Conclusions and future directions

The high cell density, low collagen content, growth factors, and mechanical environment of embryonic tendon development have been incorporated into engineered model systems. Embryonic tendon becomes mechanically stronger, but differentiation and tissue formation continue postnatally, before maturation into adult tendon. Assessing the changes that postnatal tendons undergo through in vitro models remains an ongoing challenge. Furthermore, many biochemical and mechanical cues inevitably originate from surrounding tissues. The impacts of concurrent adjacent tissue formation (muscle and bone) on tenogenesis need to be explored, as simulating these tissues in vitro may facilitate more realistic tendon models. Few multi-tissue developmental models exist, but one study showed that 3D in vitro skeletal muscle-tendon constructs developed ultrastructural characteristics resembling in vivo muscle-tendon interfaces, when skeletal muscle constructs where co-cultured with self-organizing tendon constructs and explanted fetal rat tail tendon [182]. Such constructs can be supplemented with biochemical or mechanical factors to better mimic the developmental process. Furthermore, examining development of the musculoskeletal system as a whole will aid in understanding how tendon formation is regulated in coordination with adjacent tissues including muscle and bone.

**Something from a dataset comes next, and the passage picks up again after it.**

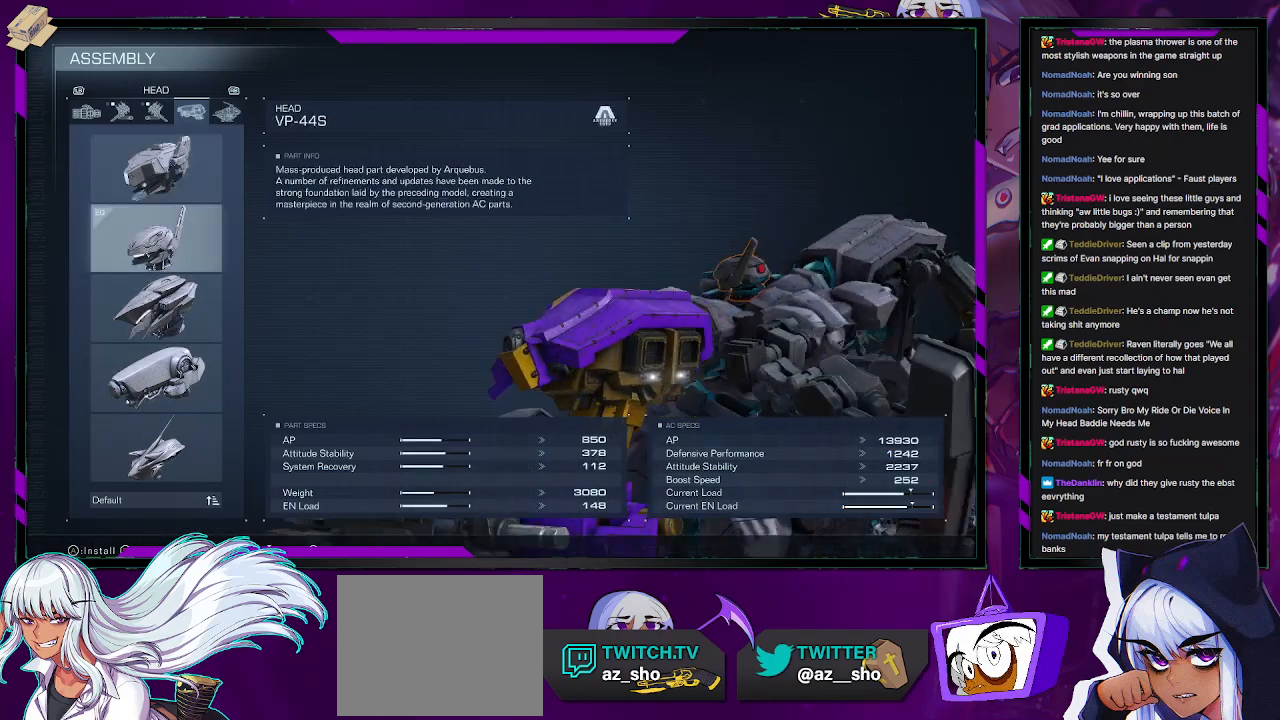
{"buttons": [], "left_stick": "center", "right_stick": "up-left", "events": [[33, "DPAD_DOWN", "up"], [317, "right_stick", "center"], [483, "right_stick", "up-left"]]}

An additional challenge with developmental models is that recreating the spatiotemporal sequence of embryonic or postnatal biochemical signaling alone may be inadequate for developing functional tissue [183]. Several models examine specific tenogenic factors in isolation, an understandable limitation given the complexity of tendon development. Future models will need to assess the interplay between cell-level cues, mechanical loading, development of mechanical properties, and the biochemical factors involved in tendon formation.

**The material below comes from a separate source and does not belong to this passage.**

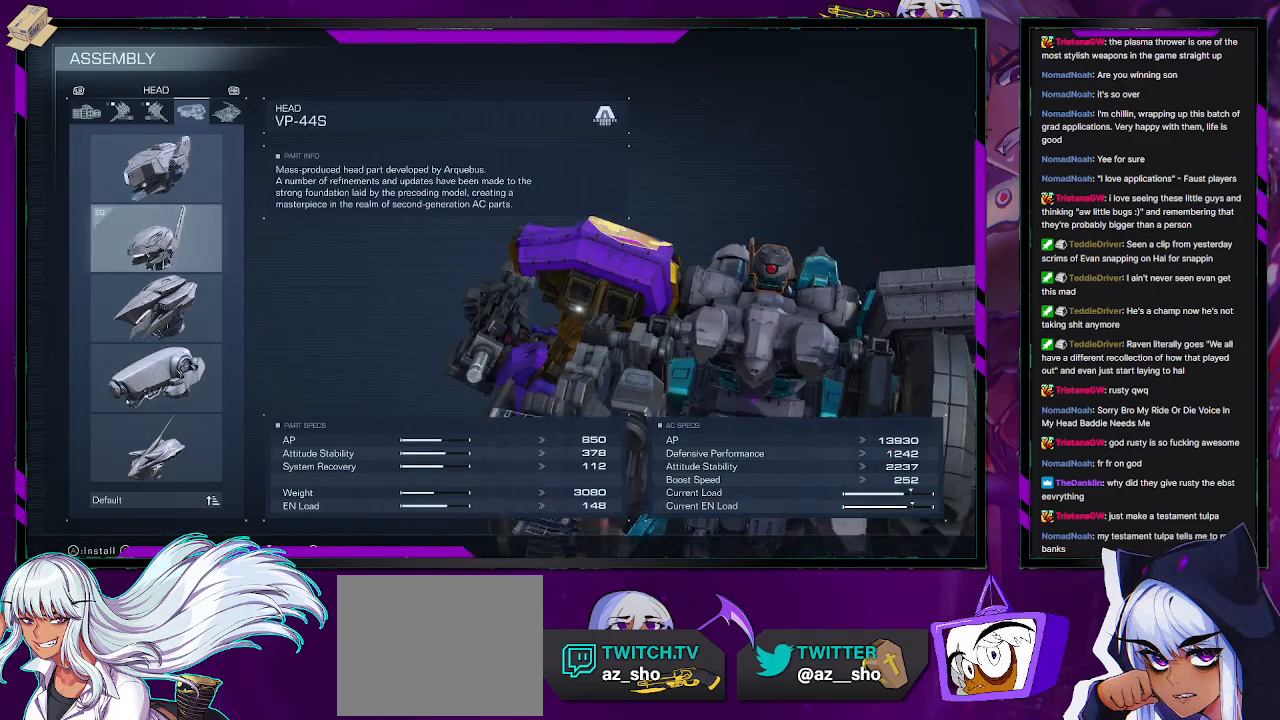
{"buttons": [], "left_stick": "center", "right_stick": "right", "events": [[133, "right_stick", "center"], [367, "right_stick", "right"]]}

In vivo, in vitro, ex vivo, and computational models have explored the impacts of mechanical loading and various biochemical factors on adult tendon injuries and healing. Few models have investigated human derived cells or isolated human tissues, mainly due to the understandable challenge of procuring tissues and working with human subjects. Recent studies in other tissue systems have developed humanized models (e.g. decellularized animal tissues seeded with human cells or humanized animal models) [184, 185], but this has not been explored as thoroughly in tendon. Advancing models of chronic tendon injuries are needed for exploring the factors that regulate tendon pathologies in human tissues and cells. Taken together, the developmental and injury models reviewed here have greatly improved our understanding of the numerous cellular, biochemical and mechanical factors that regulate tendon formation and health. Tendon models will ultimately improve clinical outcomes by offering novel insights into the mechanisms of how tendons develop and how they respond to injury and treatment.